Wpisy nie będą już tak częste, ponieważ córka nie choruje już tak często.
Napisałam tak, a córka co chwilę chora...
W listopadzie przez tydzień.
Potem na początku grudnia znowu zachorowała - na szkarlatynę, której towarzyszyła ropna angina.
• bez antybiotyku
• najwyższa temperatura 39
• dużo czopów ropnych w powiększonych migdałkach, intensywnie czerwone łuki podniebienne i gardło
• bardzo silne bóle gardła, szczególnie przy przełykaniu
• jeden raz lek przeciwbólowy – na bardzo silny ból gardła uniemożliwiający spanie
• intensywne nawilżanie powietrza prawoślazem
• dużo pocenia się, nawet gdy brak gorączki
• wysypka na całym tułowiu, rękach, nogach, z tyłu szyi, w pachwinach – swędzące miejsca smarowane octem jabłkowy, pozostałe maścią ochronną z wit.
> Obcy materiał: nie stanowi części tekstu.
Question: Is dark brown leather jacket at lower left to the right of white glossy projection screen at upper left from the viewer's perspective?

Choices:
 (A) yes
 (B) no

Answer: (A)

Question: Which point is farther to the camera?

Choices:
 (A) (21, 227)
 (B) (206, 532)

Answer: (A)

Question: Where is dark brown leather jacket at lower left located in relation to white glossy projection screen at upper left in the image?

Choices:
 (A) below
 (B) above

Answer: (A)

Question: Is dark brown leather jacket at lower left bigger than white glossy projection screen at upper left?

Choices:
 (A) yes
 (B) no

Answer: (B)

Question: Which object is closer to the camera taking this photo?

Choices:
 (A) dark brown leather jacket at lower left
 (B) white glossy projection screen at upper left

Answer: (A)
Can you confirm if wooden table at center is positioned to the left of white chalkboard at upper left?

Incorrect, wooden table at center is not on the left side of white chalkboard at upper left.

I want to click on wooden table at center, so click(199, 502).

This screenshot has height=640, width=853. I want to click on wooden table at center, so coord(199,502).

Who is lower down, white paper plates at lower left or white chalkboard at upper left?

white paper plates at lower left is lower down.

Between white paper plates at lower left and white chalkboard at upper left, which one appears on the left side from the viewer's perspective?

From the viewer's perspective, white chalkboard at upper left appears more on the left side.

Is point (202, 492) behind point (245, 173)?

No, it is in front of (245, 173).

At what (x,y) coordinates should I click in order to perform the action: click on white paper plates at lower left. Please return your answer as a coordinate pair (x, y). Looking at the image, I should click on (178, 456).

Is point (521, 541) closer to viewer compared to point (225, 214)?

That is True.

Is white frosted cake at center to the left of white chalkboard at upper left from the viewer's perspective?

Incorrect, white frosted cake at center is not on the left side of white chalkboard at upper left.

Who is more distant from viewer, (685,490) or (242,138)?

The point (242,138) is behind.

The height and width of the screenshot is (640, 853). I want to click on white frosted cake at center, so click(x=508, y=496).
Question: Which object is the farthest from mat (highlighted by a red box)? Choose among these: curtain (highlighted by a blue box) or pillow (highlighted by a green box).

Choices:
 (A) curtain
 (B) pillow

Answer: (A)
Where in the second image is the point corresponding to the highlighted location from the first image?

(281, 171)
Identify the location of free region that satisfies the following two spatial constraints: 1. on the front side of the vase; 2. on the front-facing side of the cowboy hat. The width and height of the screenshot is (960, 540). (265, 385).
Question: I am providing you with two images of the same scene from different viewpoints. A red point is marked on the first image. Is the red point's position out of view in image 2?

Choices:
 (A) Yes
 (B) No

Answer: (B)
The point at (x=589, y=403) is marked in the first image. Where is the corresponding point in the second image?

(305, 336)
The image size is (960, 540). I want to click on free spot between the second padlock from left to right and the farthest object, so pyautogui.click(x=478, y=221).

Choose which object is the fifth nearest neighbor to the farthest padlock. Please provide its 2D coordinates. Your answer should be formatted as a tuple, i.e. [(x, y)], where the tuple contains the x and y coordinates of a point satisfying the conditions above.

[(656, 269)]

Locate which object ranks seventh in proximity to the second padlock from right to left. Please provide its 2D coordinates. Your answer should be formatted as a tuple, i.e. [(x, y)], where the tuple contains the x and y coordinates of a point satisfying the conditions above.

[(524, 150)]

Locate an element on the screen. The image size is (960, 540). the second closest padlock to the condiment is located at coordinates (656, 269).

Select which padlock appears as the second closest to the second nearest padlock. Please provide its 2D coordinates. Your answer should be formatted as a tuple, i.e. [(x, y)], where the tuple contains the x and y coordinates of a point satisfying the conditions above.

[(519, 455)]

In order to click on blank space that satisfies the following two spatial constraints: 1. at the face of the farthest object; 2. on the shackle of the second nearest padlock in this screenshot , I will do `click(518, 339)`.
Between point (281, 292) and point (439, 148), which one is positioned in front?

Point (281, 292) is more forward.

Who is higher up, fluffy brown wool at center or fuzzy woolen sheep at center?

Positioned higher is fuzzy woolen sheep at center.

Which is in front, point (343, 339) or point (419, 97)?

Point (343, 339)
A
• brak malinowego języka i rumieńców na twarzy
Do lekarza poszliśmy, żeby potwierdził moją diagnozę i żeby mieć antybiotyk w razie pogorszenia stanu córki. Na szczęście córka była w dosyć dobrym stanie ogólnym, więc nie zdecydowałam się na podanie antybiotyku.
Skóra do tej pory jej się nie złuszczyła.